And, like some kind of cinematic chimera, both films gain a kind of power from each other—their message is stronger for being so deliberately and methodically repeated.

The films open with a Shining-esque God’s Eye perspective on a family car drifting along a forest road: it’s like looking down on a rat in a maze. The mother, father and son are playing a name-the-opera game which is overwhelmed on the soundtrack by The Worst Music in the World. The credits appear over their faces in garish red, in the kind of font usually reserved for posters of British comedies starring Danny Dyer or Mackenzie Crook.

The family arrive at their lakeside holiday home and settle in, unaware that they’re already in the crosshairs of a couple of young psychopaths dressed queasily for tennis. Introducing themselves as Peter and Paul, then later as Tom and Jerry (and Beavis and Butthead, which works in the 1997 version but not in the remake) the pair alternately charm and menace their way into the house. Before long they’re holding the family hostage and making a bet that they’ll all be dead by morning.

It’s a ruthlessly efficient set-up that could begin any Hitchcock or Clouzot thriller. Haneke has been compared to Hitchcock for his mastery of suspense, but with his eye for bourgeois social mores he is closer to Antonioni, Polanski or Buñuel. The villains are able to overpower the family precisely because they anticipate and undermine their conditioned upper-middle class responses. The polite intruders thus provoke antisocial behaviour in their captors before they exhibit any themselves—the first physical violence is a frustrated slap thrown by the father.

Not that Peter and Paul are truly characters: they’re deliberate archetypes and stand-ins for the director. Watch them rearrange the besieged family and furnishings to block scenes, change the lighting, pace the action and at one point apply a soundtrack. They even address the audience and, as you may have heard, rewind the film to ensure the plot advances in their favour.

◆ ◆ ◆ ◆

■ **BRIEF A**: Output the passage of the film review starting at "The family arrive" and ending at "dead by morning.", word for word.
■ **BRIEF B**: In the film review, what game is the family playing in the car at the start of the films?
■ **BRIEF C**: Extend the film review past its final sentence, continuing in the same voice.

■ **THE DATA**:
◆ ◆ ◆ ◆

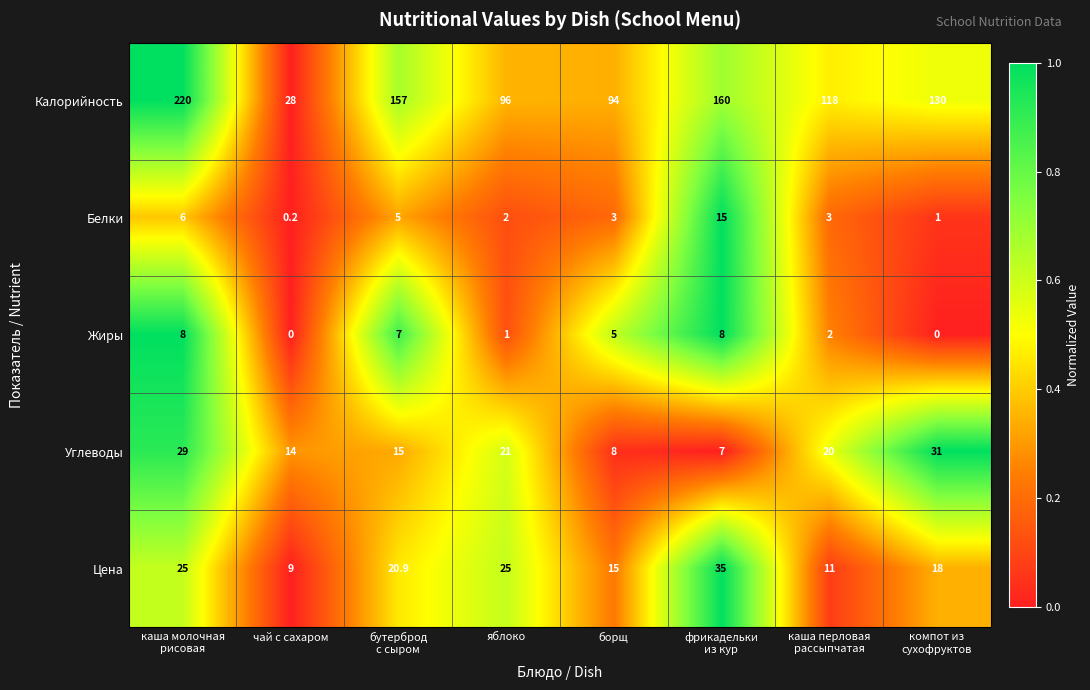

Is it true that Белки equals 3.0 at борщ?

True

◆ ◆ ◆ ◆

■ **EXPECTED OUTPUT A**:
The family arrive at their lakeside holiday home and settle in, unaware that they’re already in the crosshairs of a couple of young psychopaths dressed queasily for tennis. Introducing themselves as Peter and Paul, then later as Tom and Jerry (and Beavis and Butthead, which works in the 1997 version but not in the remake) the pair alternately charm and menace their way into the house. Before long they’re holding the family hostage and making a bet that they’ll all be dead by morning.

■ **EXPECTED OUTPUT B**: A name-the-opera game.

■ **EXPECTED OUTPUT C**:
This is where Funny Games departs from the violent thrillers and horrors (particularly the home invasion sub-genre) which are the targets of its satire. Haneke enters the film to lay bare its machinations and manipulations: he breaks the fourth wall to remind you it’s there.

The result provoked extreme reactions. This is one of those movies where people walk out of the premiere, including Wim Wenders when the original debuted in Cannes. When I saw the remake in 2007 in a half-empty cinema, at least six people left. Sadly not the annoying couple in front of me, who bickered from adverts to BBFC certificate. Hilariously the wife grumbled “I heard this is a remake. I hope they changed the story because I hated the first one.”

Funny Games is a response to mainstream films which deploy physical and psychological cruelty as entertainment. Violence becomes consumable, and therefore to a certain extent acceptable, because if we choose to watch people suffer then whose side can we be on but the bad guys’?

Haneke’s detractors argue that he misses the point, and that the thrill of these films doesn’t come from the cruelty but from watching the hero triumph and earn his or her happy ending against terrible odds. Well, I take the point, but I’m not sure I believe it in every case.

There are long-standing franchises built around iconic screen monsters: Hannibal Lecter, Freddy Kruger, Leatherface and the Texas Chainsaw Dynasty, Jason, Michael Myers, the Alien, the Predator. Of their survivors, even seminal heroines like Ellen Ripley and Laurie Strode eventually proved irrelevant to continued plots and box office, and their immortal enemies easily found new prey. While Funny Games was being remade, the Saw and Hostel films were selling tickets based not on characters (name one!) but on the promise of envelope-pushingly graphic torture, violence and gore.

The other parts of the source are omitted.